Pleading with Judge Martin Nolan to be “as lenient as you reasonably can”, Hoogenboom’s defence counsel argued that his client had declined the aid of a solicitor while in custody and “just got on with it” after admitting that the drugs were hers.
He argued that his client grew up in Rotterdam and has two children under 15 years who are in the custody of her friend for “a long time” as the accused suffers from “mental illness”.
He urged Judge Nolan to consider a letter of apology submitted to court as sincere and to take into consideration the ‘early plea of guilty’.
The court heard that Hoogenboom had experienced a “difficult childhood” and was “abused” and “abandoned” by her parents and that she has done a course on law and criminology as well as a course on judicial decision making.
“She is making the most of where she finds herself,” her counsel said.

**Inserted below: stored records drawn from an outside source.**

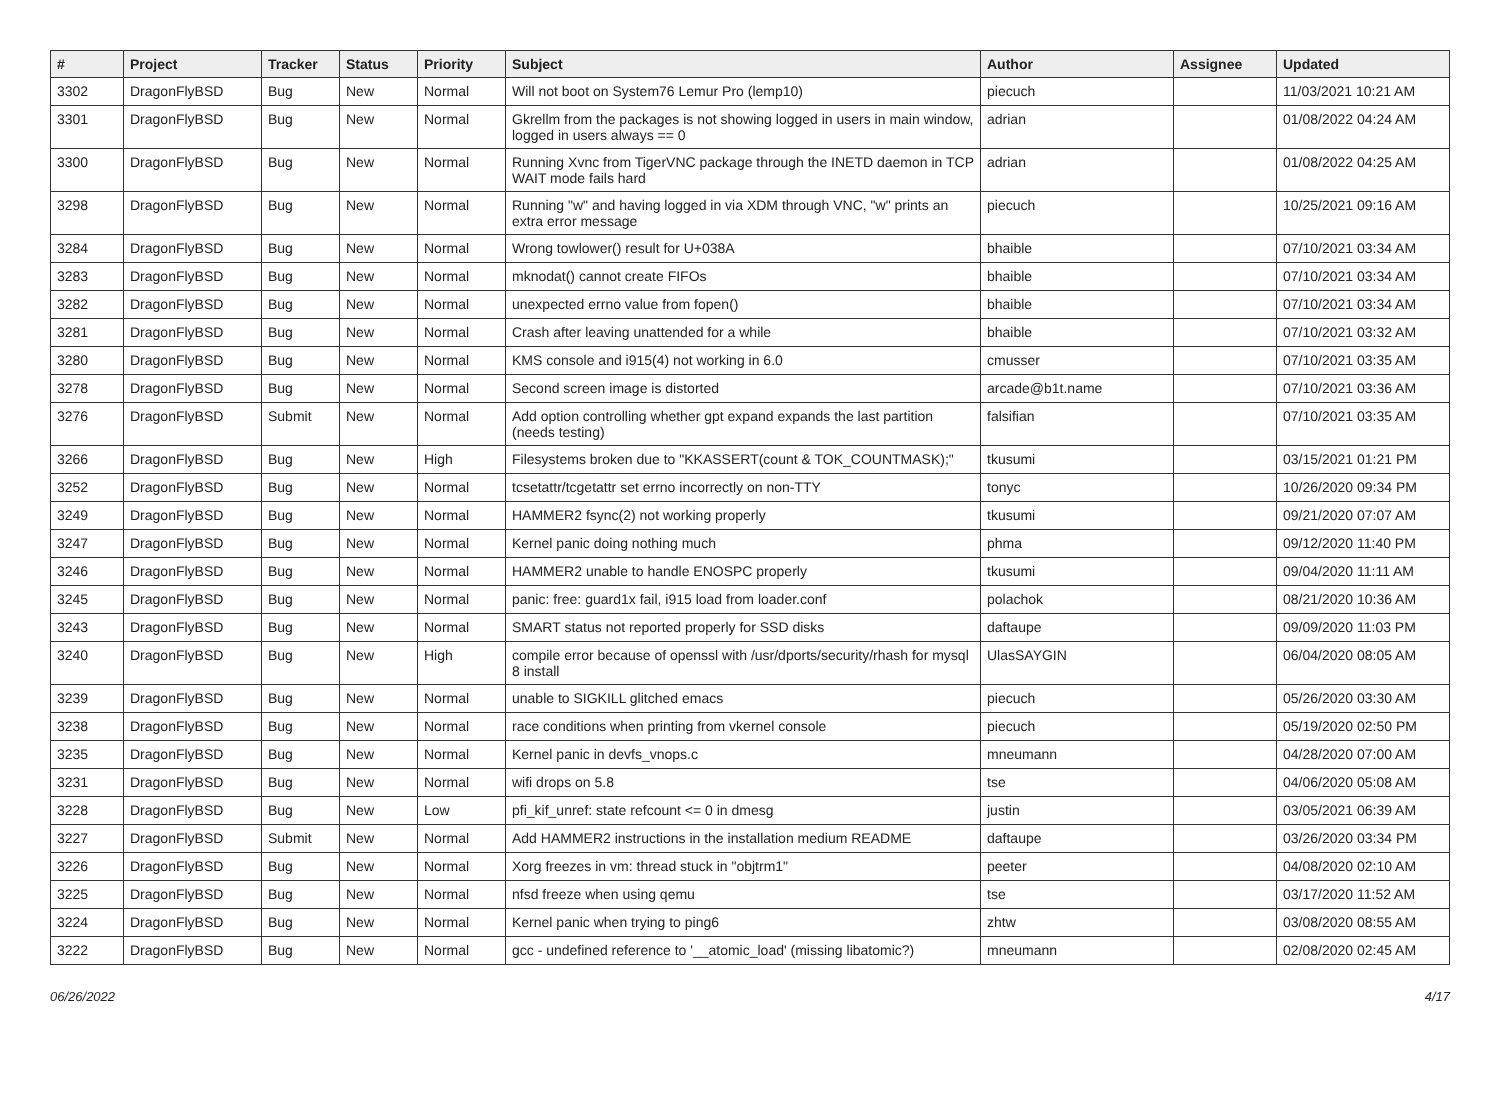| # | Project | Tracker | Status | Priority | Subject | Author | Assignee | Updated |
| --- | --- | --- | --- | --- | --- | --- | --- | --- |
| 3302 | DragonFlyBSD | Bug | New | Normal | Will not boot on System76 Lemur Pro (lemp10) | piecuch | | 11/03/2021 10:21 AM |
| 3301 | DragonFlyBSD | Bug | New | Normal | Gkrellm from the packages is not showing logged in users in main window, logged in users always == 0 | adrian | | 01/08/2022 04:24 AM |
| 3300 | DragonFlyBSD | Bug | New | Normal | Running Xvnc from TigerVNC package through the INETD daemon in TCP WAIT mode fails hard | adrian | | 01/08/2022 04:25 AM |
| 3298 | DragonFlyBSD | Bug | New | Normal | Running "w" and having logged in via XDM through VNC, "w" prints an extra error message | piecuch | | 10/25/2021 09:16 AM |
| 3284 | DragonFlyBSD | Bug | New | Normal | Wrong towlower() result for U+038A | bhaible | | 07/10/2021 03:34 AM |
| 3283 | DragonFlyBSD | Bug | New | Normal | mknodat() cannot create FIFOs | bhaible | | 07/10/2021 03:34 AM |
| 3282 | DragonFlyBSD | Bug | New | Normal | unexpected errno value from fopen() | bhaible | | 07/10/2021 03:34 AM |
| 3281 | DragonFlyBSD | Bug | New | Normal | Crash after leaving unattended for a while | bhaible | | 07/10/2021 03:32 AM |
| 3280 | DragonFlyBSD | Bug | New | Normal | KMS console and i915(4) not working in 6.0 | cmusser | | 07/10/2021 03:35 AM |
| 3278 | DragonFlyBSD | Bug | New | Normal | Second screen image is distorted | arcade@b1t.name | | 07/10/2021 03:36 AM |
| 3276 | DragonFlyBSD | Submit | New | Normal | Add option controlling whether gpt expand expands the last partition (needs testing) | falsifian | | 07/10/2021 03:35 AM |
| 3266 | DragonFlyBSD | Bug | New | High | Filesystems broken due to "KKASSERT(count & TOK_COUNTMASK);" | tkusumi | | 03/15/2021 01:21 PM |
| 3252 | DragonFlyBSD | Bug | New | Normal | tcsetattr/tcgetattr set errno incorrectly on non-TTY | tonyc | | 10/26/2020 09:34 PM |
| 3249 | DragonFlyBSD | Bug | New | Normal | HAMMER2 fsync(2) not working properly | tkusumi | | 09/21/2020 07:07 AM |
| 3247 | DragonFlyBSD | Bug | New | Normal | Kernel panic doing nothing much | phma | | 09/12/2020 11:40 PM |
| 3246 | DragonFlyBSD | Bug | New | Normal | HAMMER2 unable to handle ENOSPC properly | tkusumi | | 09/04/2020 11:11 AM |
| 3245 | DragonFlyBSD | Bug | New | Normal | panic: free: guard1x fail, i915 load from loader.conf | polachok | | 08/21/2020 10:36 AM |
| 3243 | DragonFlyBSD | Bug | New | Normal | SMART status not reported properly for SSD disks | daftaupe | | 09/09/2020 11:03 PM |
| 3240 | DragonFlyBSD | Bug | New | High | compile error because of openssl with /usr/dports/security/rhash for mysql 8 install | UlasSAYGIN | | 06/04/2020 08:05 AM |
| 3239 | DragonFlyBSD | Bug | New | Normal | unable to SIGKILL glitched emacs | piecuch | | 05/26/2020 03:30 AM |
| 3238 | DragonFlyBSD | Bug | New | Normal | race conditions when printing from vkernel console | piecuch | | 05/19/2020 02:50 PM |
| 3235 | DragonFlyBSD | Bug | New | Normal | Kernel panic in devfs_vnops.c | mneumann | | 04/28/2020 07:00 AM |
| 3231 | DragonFlyBSD | Bug | New | Normal | wifi drops on 5.8 | tse | | 04/06/2020 05:08 AM |
| 3228 | DragonFlyBSD | Bug | New | Low | pfi_kif_unref: state refcount <= 0 in dmesg | justin | | 03/05/2021 06:39 AM |
| 3227 | DragonFlyBSD | Submit | New | Normal | Add HAMMER2 instructions in the installation medium README | daftaupe | | 03/26/2020 03:34 PM |
| 3226 | DragonFlyBSD | Bug | New | Normal | Xorg freezes in vm: thread stuck in "objtrm1" | peeter | | 04/08/2020 02:10 AM |
| 3225 | DragonFlyBSD | Bug | New | Normal | nfsd freeze when using qemu | tse | | 03/17/2020 11:52 AM |
| 3224 | DragonFlyBSD | Bug | New | Normal | Kernel panic when trying to ping6 | zhtw | | 03/08/2020 08:55 AM |
| 3222 | DragonFlyBSD | Bug | New | Normal | gcc - undefined reference to '__atomic_load' (missing libatomic?) | mneumann | | 02/08/2020 02:45 AM |
06/26/2022 4/17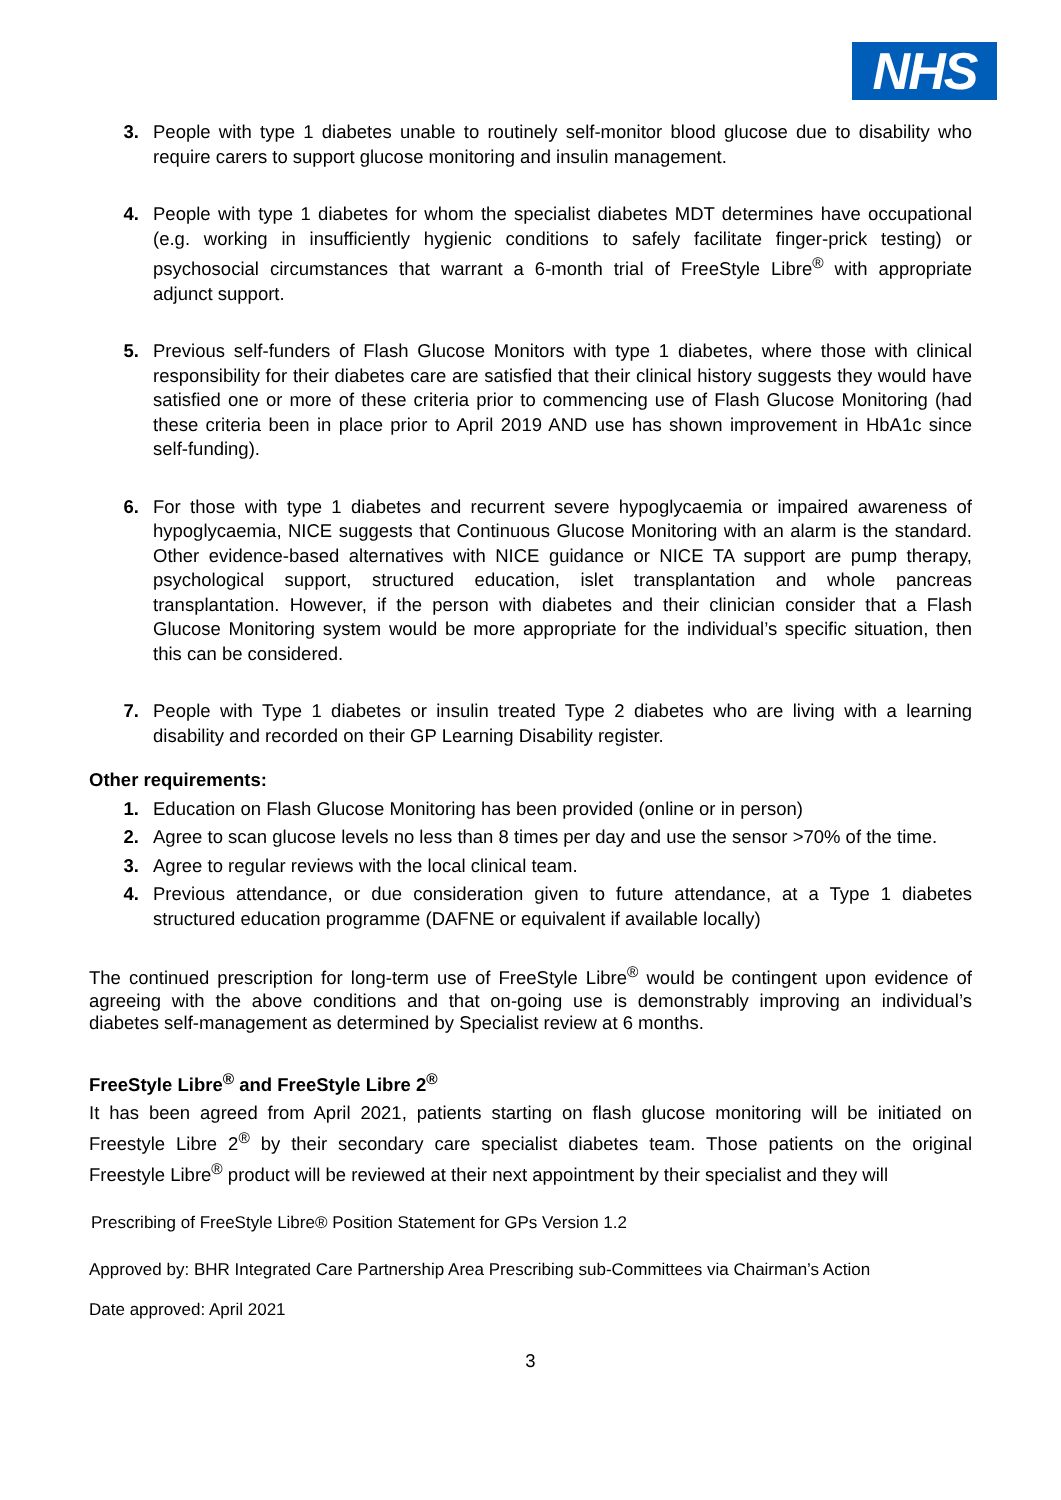NHS
3. People with type 1 diabetes unable to routinely self-monitor blood glucose due to disability who require carers to support glucose monitoring and insulin management.
4. People with type 1 diabetes for whom the specialist diabetes MDT determines have occupational (e.g. working in insufficiently hygienic conditions to safely facilitate finger-prick testing) or psychosocial circumstances that warrant a 6-month trial of FreeStyle Libre<sup>®</sup> with appropriate adjunct support.
5. Previous self-funders of Flash Glucose Monitors with type 1 diabetes, where those with clinical responsibility for their diabetes care are satisfied that their clinical history suggests they would have satisfied one or more of these criteria prior to commencing use of Flash Glucose Monitoring (had these criteria been in place prior to April 2019 AND use has shown improvement in HbA1c since self-funding).
6. For those with type 1 diabetes and recurrent severe hypoglycaemia or impaired awareness of hypoglycaemia, NICE suggests that Continuous Glucose Monitoring with an alarm is the standard. Other evidence-based alternatives with NICE guidance or NICE TA support are pump therapy, psychological support, structured education, islet transplantation and whole pancreas transplantation. However, if the person with diabetes and their clinician consider that a Flash Glucose Monitoring system would be more appropriate for the individual’s specific situation, then this can be considered.
7. People with Type 1 diabetes or insulin treated Type 2 diabetes who are living with a learning disability and recorded on their GP Learning Disability register.
Other requirements:
1. Education on Flash Glucose Monitoring has been provided (online or in person)
2. Agree to scan glucose levels no less than 8 times per day and use the sensor >70% of the time.
3. Agree to regular reviews with the local clinical team.
4. Previous attendance, or due consideration given to future attendance, at a Type 1 diabetes structured education programme (DAFNE or equivalent if available locally)
The continued prescription for long-term use of FreeStyle Libre<sup>®</sup> would be contingent upon evidence of agreeing with the above conditions and that on-going use is demonstrably improving an individual’s diabetes self-management as determined by Specialist review at 6 months.
FreeStyle Libre<sup>®</sup> and FreeStyle Libre 2<sup>®</sup>
It has been agreed from April 2021, patients starting on flash glucose monitoring will be initiated on Freestyle Libre 2<sup>®</sup> by their secondary care specialist diabetes team. Those patients on the original Freestyle Libre<sup>®</sup> product will be reviewed at their next appointment by their specialist and they will
Prescribing of FreeStyle Libre® Position Statement for GPs Version 1.2
Approved by: BHR Integrated Care Partnership Area Prescribing sub-Committees via Chairman’s Action
Date approved: April 2021
3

Commenting that he has not himself done a course on judicial decision making, Judge Nolan asked what the accused intends to do with her life after release from jail to which the defence replied,
“I don’t really know that she knows herself” but that she is “trying to do something positive in prison for herself,”.
The defence counsel renewed his pleas for leniency and said that the offence before the court was “very much at lower end” of the scale and that Hoogenboom would find “‘custody more difficult as foreign national”.
Judge Nolan said that the offence of smuggling drugs into Ireland was a “serious crime” and that the accused had been part of an “ill organised” plot.
He said that there were clear mitigating factors such as her guilty plea, her cooperation with the authorities, that the quantity of the drugs was “quite low”, and that she was “unlikely to reoffend”.
He said that Hoogenboon was at the “lowest end of drug dealing enterprise” and the “bottom of the hierarchy”, adding, “hopefully she can change,” and that being in a foreign jail would be “difficult for her”.
Judge Nolan commented that Hoogenboom’s case was, “Not the most serious 15a this court has seen” sentencing her to an 18 month custodial sentence backdated to the 9th of November 2023 to account for time already spent in custody.